Key Statements Regarding Acceptance and Study:
- Nonclinical testing summary: "Verification and validation testing confirms that product specifications are met which are equivalent in design and technological characteristics as the predicate devices. The testing results support that the functional testing met for the acceptance of the device. The UniCam Evo Software passed all testing and supports the claims of substantial equivalence to the predicate devices."
- Summary of the performed tests: "All performed tests passed and have met the acceptable test criteria. There were no test failures."
- Summary conclusion: "Bench and clinical data demonstrate that processing methods, images and results are equivalent comparing to the predicate devices. No adverse effect has been detected."

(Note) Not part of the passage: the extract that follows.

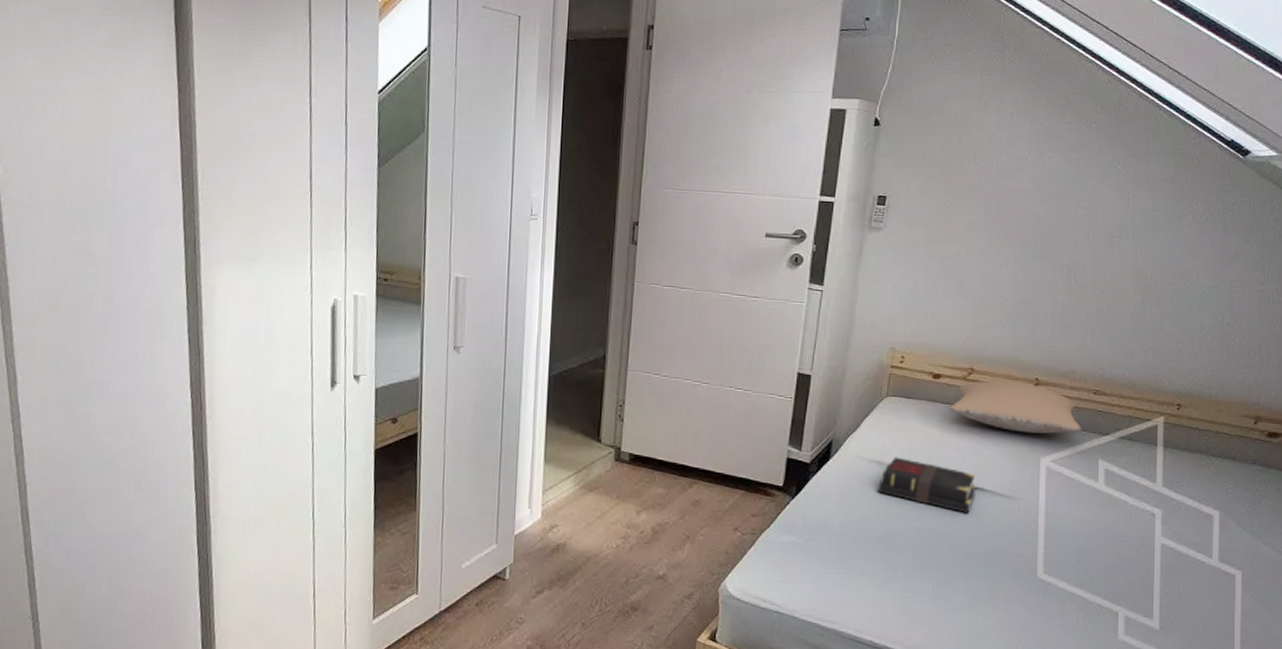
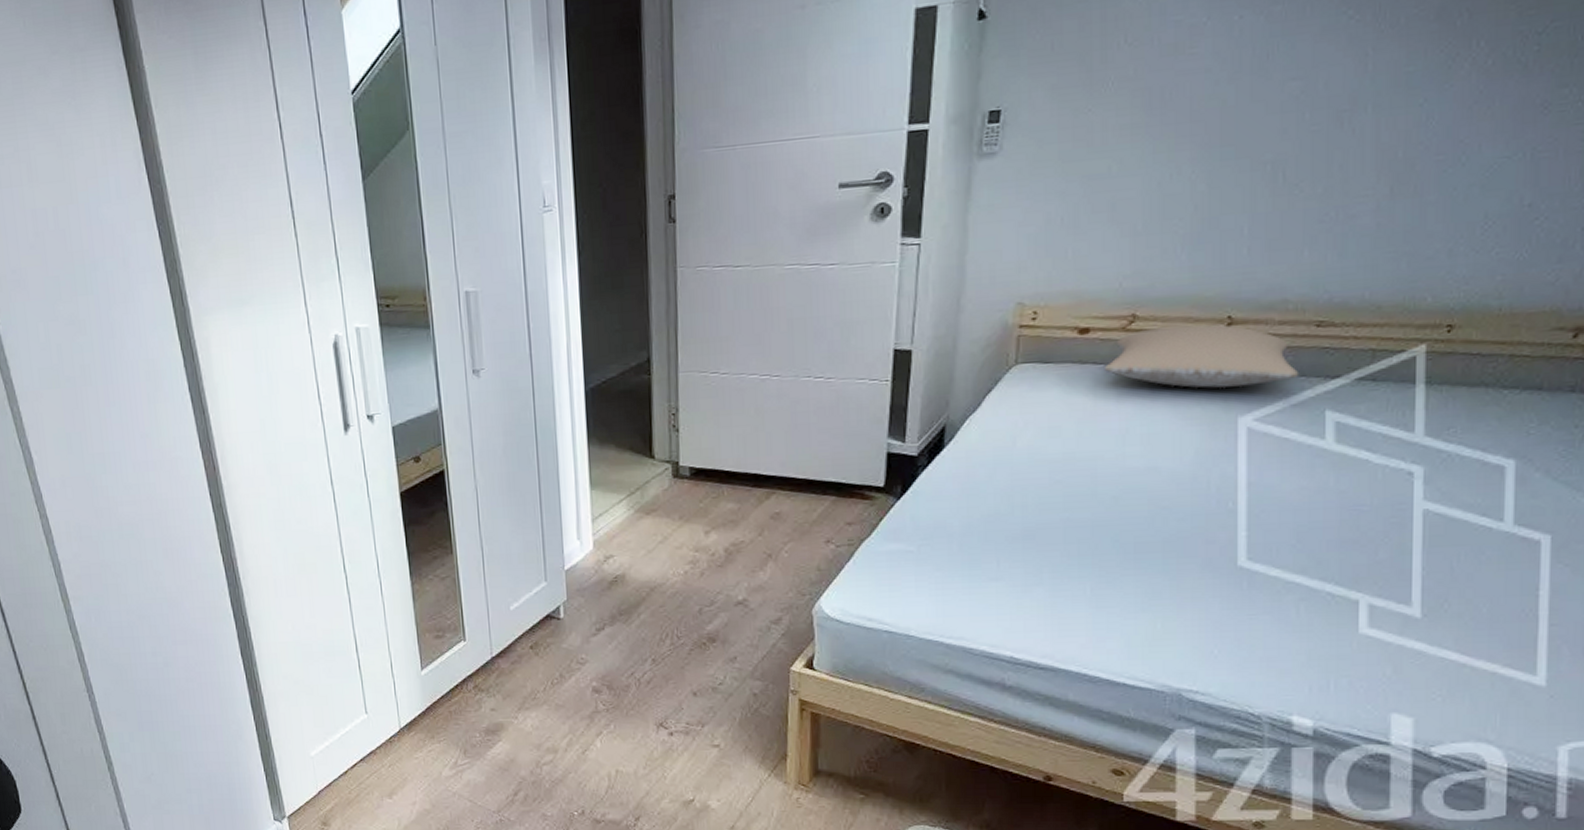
book: present [878,457,977,513] -> none [1010,436,1147,496]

In summary, the provided FDA 510(k) clearance letter and summary are a regulatory document demonstrating substantial equivalence. They indicate that internal verification and validation testing was conducted and passed, but they do not provide the detailed public study results and performance metrics that would typically be found in a clinical trial report or a scientific publication. The "acceptance criteria" here are that the software correctly performs its specified post-processing functions and that it is substantially equivalent to existing cleared devices based on functional checks, rather than clinical performance thresholds like sensitivity/specificity for a diagnostic AI.